- TASK GOAL: Repeat the listing exactly as given, omitting every image.

※ ※ ※

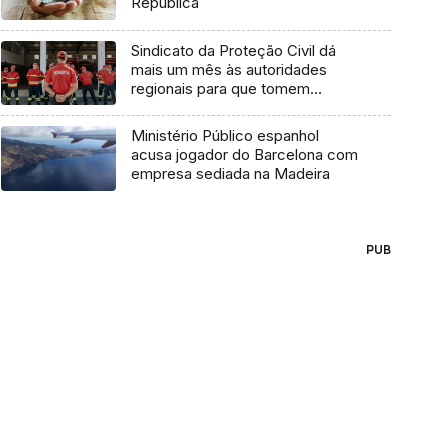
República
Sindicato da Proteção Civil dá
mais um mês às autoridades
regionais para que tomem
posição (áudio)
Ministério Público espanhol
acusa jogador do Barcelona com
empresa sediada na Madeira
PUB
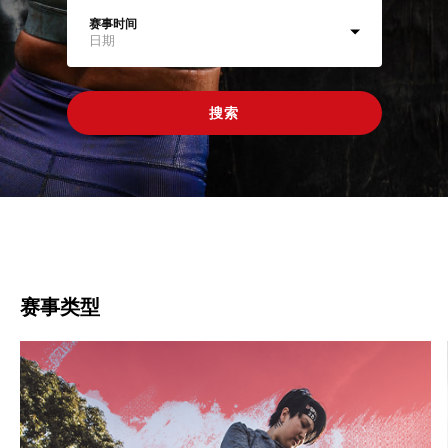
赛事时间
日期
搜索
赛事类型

※ ※ ※

- RESPONSE BOX:
República
Sindicato da Proteção Civil dá
mais um mês às autoridades
regionais para que tomem
posição (áudio)
Ministério Público espanhol
acusa jogador do Barcelona com
empresa sediada na Madeira
PUB
赛事时间
日期
搜索
赛事类型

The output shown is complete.